WHAT YOU HAVE TO DO
Copy every line of the records exactly, without including the images.

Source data
==============================

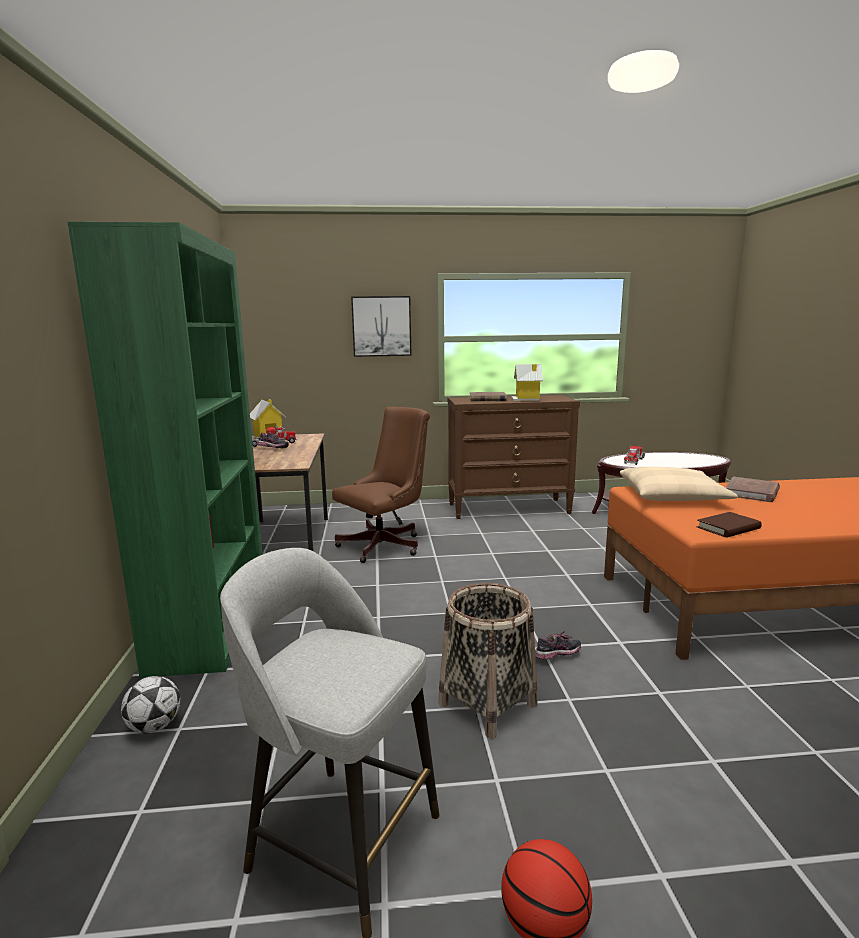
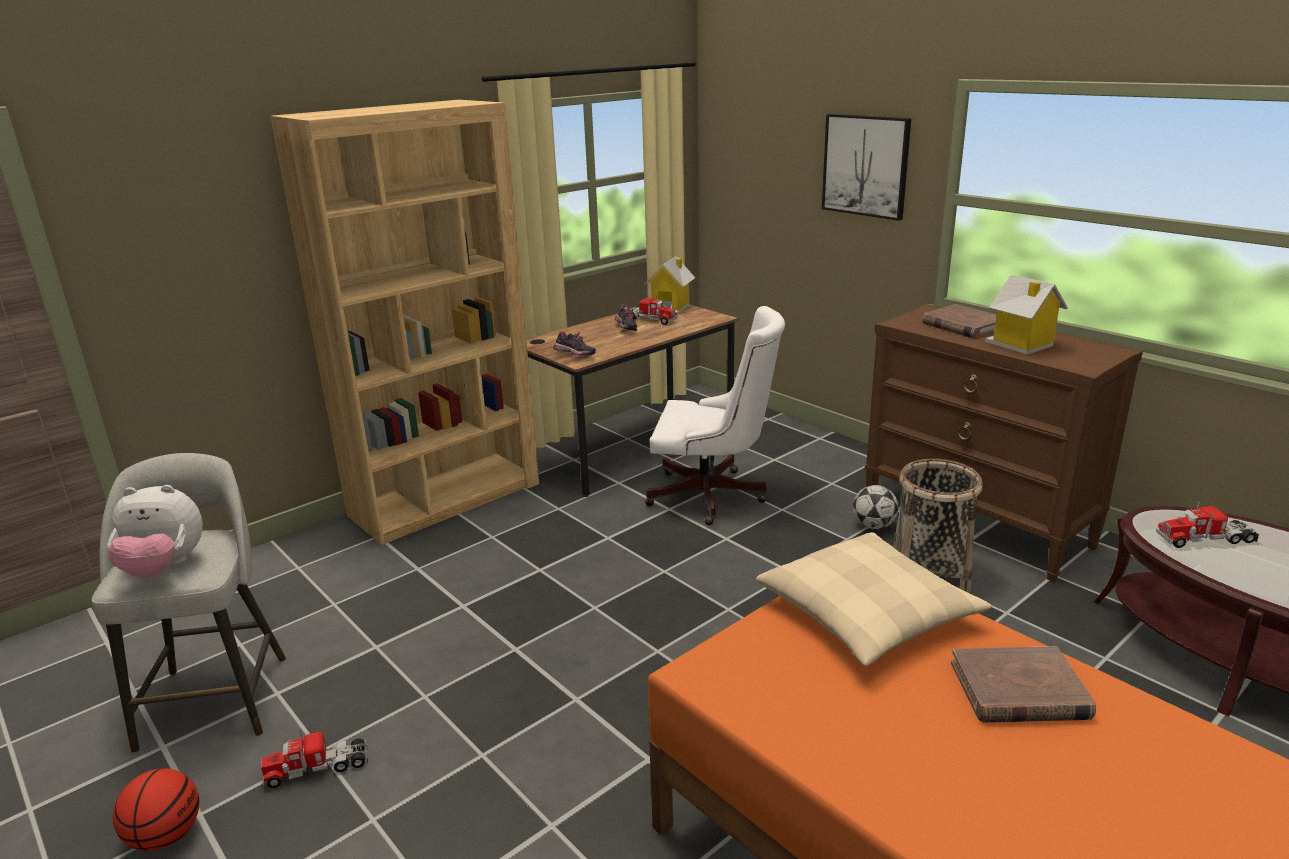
camera: 55 degrees right, 10 degrees up
green bookcase [68,222,263,678] -> brown bookcase [270,100,539,545]
football [121,676,180,733] -> football moved to [853,485,899,529]
brown office chair [332,407,430,563] -> white office chair [645,306,785,525]
basket [438,583,538,739] -> basket moved to [893,459,983,593]
shoe [535,630,581,660] -> shoe moved to [553,332,596,355]
brown book [697,512,762,538] -> none
none -> plush toy [107,485,203,578]
none -> toy truck [261,730,368,788]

==============================

FINAL ANSWER
camera: 55 degrees right, 10 degrees up
green bookcase [68,222,263,678] -> brown bookcase [270,100,539,545]
football [121,676,180,733] -> football moved to [853,485,899,529]
brown office chair [332,407,430,563] -> white office chair [645,306,785,525]
basket [438,583,538,739] -> basket moved to [893,459,983,593]
shoe [535,630,581,660] -> shoe moved to [553,332,596,355]
brown book [697,512,762,538] -> none
none -> plush toy [107,485,203,578]
none -> toy truck [261,730,368,788]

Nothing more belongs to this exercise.